Q1: In which emergency is cricothyroidotomy indicated rather than tracheostomy, and why?
Answer: Cricothyroidotomy (through the cricothyroid membrane) is indicated in a 'cannot intubate, cannot oxygenate' (CICO) emergency where the upper airway is completely obstructed and conventional intubation has failed. It is chosen over tracheostomy because it is faster, requires less dissection, and uses a more accessible midline landmark. It is a TEMPORARY measure — converted to formal tracheostomy (between 2nd and 3rd tracheal rings) within 24–48 hours.
Q2: What is the direction of packing in anterior nasal epistaxis management, and why?
Answer: The Merocel or ribbon gauze is packed along the NASAL FLOOR — horizontally, posteriorly. The nasal floor is level with the hard palate and runs straight back to the posterior choana. Packing upward into the nasal roof compresses nothing useful and fails to tamponade the bleeding vessels at Little's area. The direction 'floor of the nose, pointing straight back' is the key technique point.
Q3: Name the three sites in the oesophagus where coins and foreign bodies most commonly impact.
Answer: (1) The cricopharyngeus (Killian's dehiscence) at the level of C6 — the narrowest point of the oesophagus and the first anatomical narrowing; (2) the aortic arch and left main bronchus (approximately T4 level); (3) the lower oesophageal sphincter (gastro-oesophageal junction). Most coins stop at the first narrowing (cricopharyngeus). A coin in the oesophagus lies in the coronal plane on AP X-ray (looks round/oval); a coin in the trachea lies in the sagittal plane (looks flat/linear on AP view).

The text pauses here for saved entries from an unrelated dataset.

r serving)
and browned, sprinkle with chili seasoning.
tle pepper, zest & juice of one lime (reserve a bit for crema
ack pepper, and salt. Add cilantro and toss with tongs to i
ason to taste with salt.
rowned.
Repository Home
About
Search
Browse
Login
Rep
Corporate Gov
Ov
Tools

| Emergency | First action | Key mistake to avoid |
|---|---|---|
| Laryngeal FB (conscious) | Heimlich/back blows + chest thrusts | Blind finger sweep (worsens impaction) |
| Nasal FB | Positive pressure or anterior hook extraction | Pushing posteriorly (aspiration risk) |
| Anterior epistaxis | Lean forward + pinch soft nose 15 min | Leaning back (blood swallowed/aspirated) |
| Posterior epistaxis | Foley catheter balloon | Anterior packing alone is insufficient |
| Button battery | Immediate removal | Delay — necrosis within 1-2 hours |
| Cannot intubate | Cricothyroidotomy | Formal tracheostomy (too slow) |
SELF-CHECK
A patient with anterior nasal packing in situ for epistaxis is found to still have blood trickling down the posterior pharyngeal wall. The most likely reason and next management step is:
A. The packing was inserted too far anteriorly; remove and re-insert more anteriorly
B. This is a posterior epistaxis; the anterior packing cannot tamponade a posterior bleed; posterior packing (Foley balloon or posterior nasal pack) is required
C. The packing has become saturated; replace with new anterior packing
D. Administer IV tranexamic acid and observe for 30 minutes
Reveal Answer
Answer: B. This is a posterior epistaxis; the anterior packing cannot tamponade a posterior bleed; posterior packing (Foley balloon or posterior nasal pack) is required
Blood trickling down the posterior pharyngeal wall despite correctly placed anterior packing is diagnostic of a posterior epistaxis — the bleeding source is in the posterior nasal cavity (sphenopalatine/Woodruff's plexus area), and anterior packing cannot reach or compress it. The next step is posterior packing: a Foley catheter passed to the nasopharynx, balloon inflated with 10–15 mL saline, and pulled anteriorly to compress the posterior choana, supplemented by anterior packing over the Foley. Posterior bleeds also require hospital admission, blood pressure control, and ENT review.